Aim of the task:
In the records below, put the lines starting at the one containing "left elbow: (1244, 555, 15)" and ending at the one containing "right knee: (1424, 389, -27)" into a JSON list of strings, one string per line, with blank lines left out.

Material for this task:
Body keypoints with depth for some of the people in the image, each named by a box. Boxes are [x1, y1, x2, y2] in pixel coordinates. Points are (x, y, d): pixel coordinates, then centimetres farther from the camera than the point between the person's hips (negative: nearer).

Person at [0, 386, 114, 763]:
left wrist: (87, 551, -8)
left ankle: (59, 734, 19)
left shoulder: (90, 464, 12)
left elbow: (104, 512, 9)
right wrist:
...
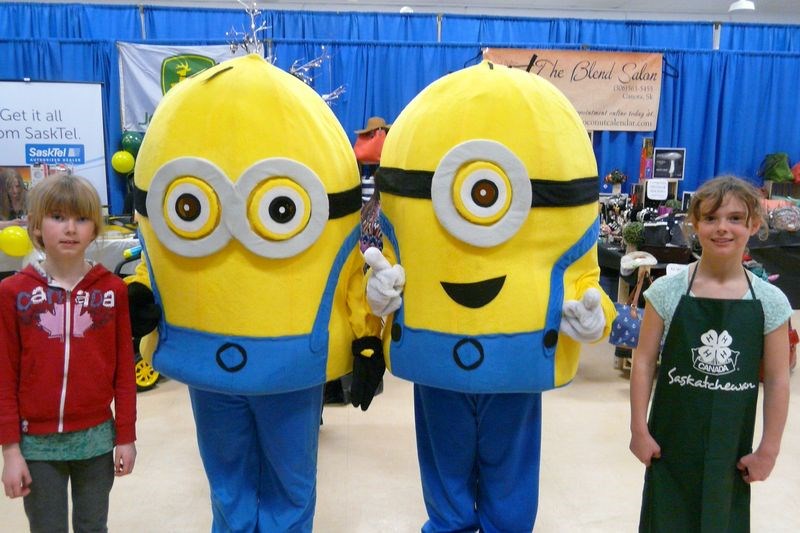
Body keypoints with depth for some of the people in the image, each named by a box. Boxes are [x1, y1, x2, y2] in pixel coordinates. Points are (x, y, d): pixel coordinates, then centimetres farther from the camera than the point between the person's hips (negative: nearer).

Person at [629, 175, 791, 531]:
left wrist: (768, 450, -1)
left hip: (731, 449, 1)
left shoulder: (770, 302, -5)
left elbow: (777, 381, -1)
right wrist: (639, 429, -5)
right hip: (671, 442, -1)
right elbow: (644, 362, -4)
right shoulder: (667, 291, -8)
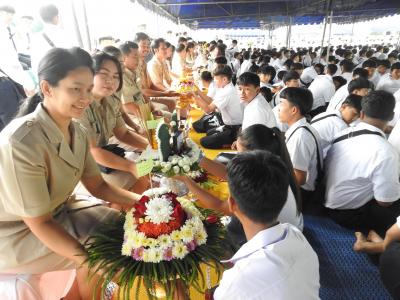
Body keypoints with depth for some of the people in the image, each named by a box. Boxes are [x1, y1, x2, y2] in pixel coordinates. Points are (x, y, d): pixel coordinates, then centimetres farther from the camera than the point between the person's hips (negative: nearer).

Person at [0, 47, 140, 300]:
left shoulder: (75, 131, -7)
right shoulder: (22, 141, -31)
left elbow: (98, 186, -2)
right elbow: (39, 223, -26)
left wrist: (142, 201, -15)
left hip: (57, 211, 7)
--
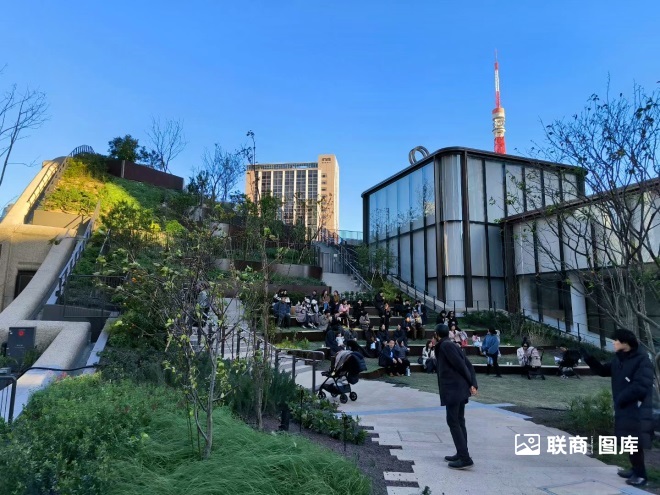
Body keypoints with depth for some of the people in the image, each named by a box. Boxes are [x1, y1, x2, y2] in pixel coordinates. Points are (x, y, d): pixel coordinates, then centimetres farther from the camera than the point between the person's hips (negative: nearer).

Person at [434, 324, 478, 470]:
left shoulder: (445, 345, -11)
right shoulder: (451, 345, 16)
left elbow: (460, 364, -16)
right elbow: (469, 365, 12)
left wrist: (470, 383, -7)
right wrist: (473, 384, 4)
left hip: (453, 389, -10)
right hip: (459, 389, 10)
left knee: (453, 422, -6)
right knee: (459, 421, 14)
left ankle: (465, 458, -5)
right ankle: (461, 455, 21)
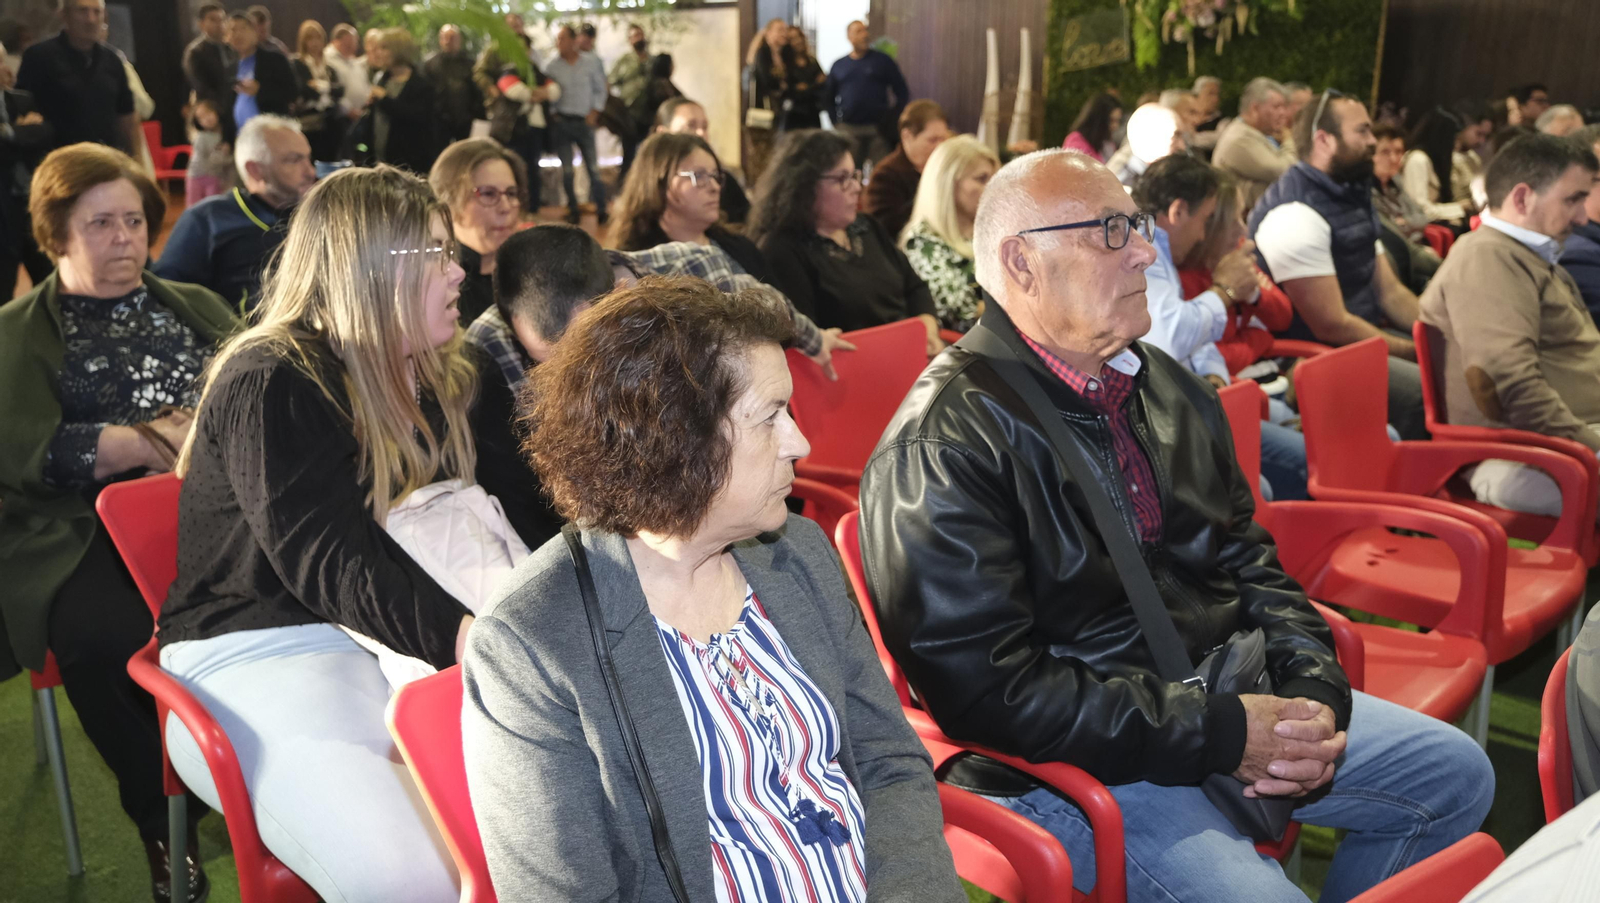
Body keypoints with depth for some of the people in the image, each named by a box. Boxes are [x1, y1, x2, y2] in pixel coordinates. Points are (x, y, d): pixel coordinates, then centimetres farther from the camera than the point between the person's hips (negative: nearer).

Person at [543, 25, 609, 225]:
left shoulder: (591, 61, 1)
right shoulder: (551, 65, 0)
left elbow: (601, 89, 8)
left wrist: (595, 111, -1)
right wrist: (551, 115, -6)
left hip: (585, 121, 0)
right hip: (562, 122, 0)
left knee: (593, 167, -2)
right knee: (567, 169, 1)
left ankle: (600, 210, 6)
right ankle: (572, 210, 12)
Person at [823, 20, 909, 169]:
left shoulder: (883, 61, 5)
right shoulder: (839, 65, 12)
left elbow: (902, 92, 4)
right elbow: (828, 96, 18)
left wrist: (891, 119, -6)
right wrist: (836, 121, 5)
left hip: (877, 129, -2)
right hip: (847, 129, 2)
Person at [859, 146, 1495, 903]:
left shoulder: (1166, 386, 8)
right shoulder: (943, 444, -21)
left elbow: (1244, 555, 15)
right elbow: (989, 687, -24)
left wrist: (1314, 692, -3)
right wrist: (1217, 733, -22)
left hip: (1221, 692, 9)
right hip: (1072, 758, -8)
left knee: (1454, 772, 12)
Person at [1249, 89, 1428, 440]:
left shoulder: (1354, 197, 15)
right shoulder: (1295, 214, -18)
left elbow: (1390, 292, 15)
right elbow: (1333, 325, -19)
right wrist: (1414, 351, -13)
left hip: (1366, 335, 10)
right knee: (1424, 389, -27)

Answer to this exercise:
[
  "left elbow: (1244, 555, 15)",
  "right elbow: (989, 687, -24)",
  "left wrist: (1314, 692, -3)",
  "right wrist: (1217, 733, -22)",
  "left hip: (1221, 692, 9)",
  "right hip: (1072, 758, -8)",
  "left knee: (1454, 772, 12)",
  "Person at [1249, 89, 1428, 440]:",
  "left shoulder: (1354, 197, 15)",
  "right shoulder: (1295, 214, -18)",
  "left elbow: (1390, 292, 15)",
  "right elbow: (1333, 325, -19)",
  "right wrist: (1414, 351, -13)",
  "left hip: (1366, 335, 10)",
  "right knee: (1424, 389, -27)"
]